As the culture continues to evolve, language used in films, TV series, and music from bygone eras that were once thought acceptable are now seen as offensive, a situation that is escalating as the holidays approach and familiar favourites are trotted out that offer a harsh reminder of the time when now-controversial words were less so.

For example, several radio stations throughout North American and Europe are removing the holiday classic “Baby It’s Cold Outside” from the air after complaints that the song is a “rape anthem” in which a man attempts to thwart a woman’s attempts to leave his home by convincing her it’s too cold, and she should stay.

RELATED: Radio Stations Stop Playing ‘Baby It’s Cold Outside’ Citing MeToo Movement

Another holiday favourite now under the spotlight is the Pogues’ 1987 hit “Fairytale of New York”, which is being criticized for one line in particular, when singer Kirsty McColl sings of the Irish band’s frontman, Shane MacGowan, “you scumbag, you maggot, you cheap lousy f****t.”

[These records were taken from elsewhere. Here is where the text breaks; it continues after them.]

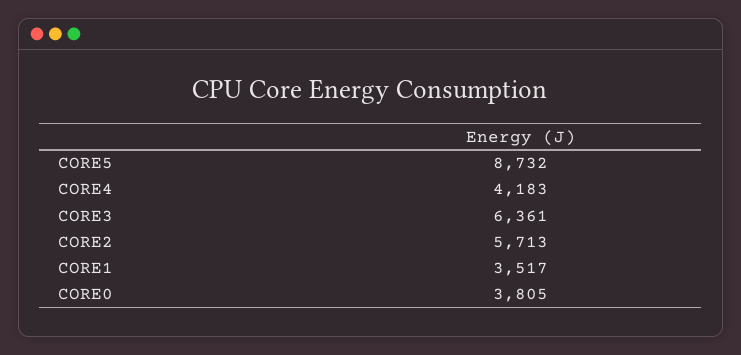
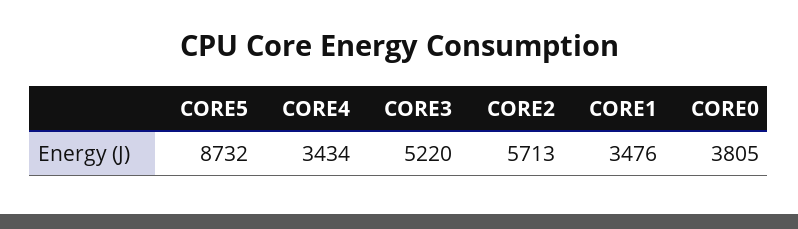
  {
    "CORE5": 8732,
-   "CORE4": 4183,
+   "CORE4": 3434,
-   "CORE3": 6361,
+   "CORE3": 5220,
    "CORE2": 5713,
-   "CORE1": 3517,
+   "CORE1": 3476,
    "CORE0": 3805
  }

Debate over whether the song should be censored for its offending word has been raging on social media, with some Twitter users insisting the song should be bleeped, or simply taken off Christmas radio playlists entirely.

Others took the opposing view, that society has become too sensitive and that censoring works of art from previous eras because they’re now deemed offensive is a perilous path.

Earlier this year, Molly Ringwald sparked a similar debate when she wrote an essay for the New Yorker admitting she was shocked when rewatching some of her 1980s hit movies, realizing they “could also be considered racist, misogynistic, and, at times, homophobic.”

However, Ringwald also insisted that context is key when viewing or listening to a movie or song through the lens of modern-day cultural standards and that shouldn’t negate the original works.

RELATED: Molly Ringwald Admits She Was Horrified Rewatching Her ’80s Movies With #MeToo In Mind: ‘Racist, Misogynistic, Homophobic’

“The conversations about them will change, and they should,” she explained. “It’s up to the following generations to figure out how to continue those conversations and make them their own — to keep talking, in schools, in activism and art — and trust that we care.”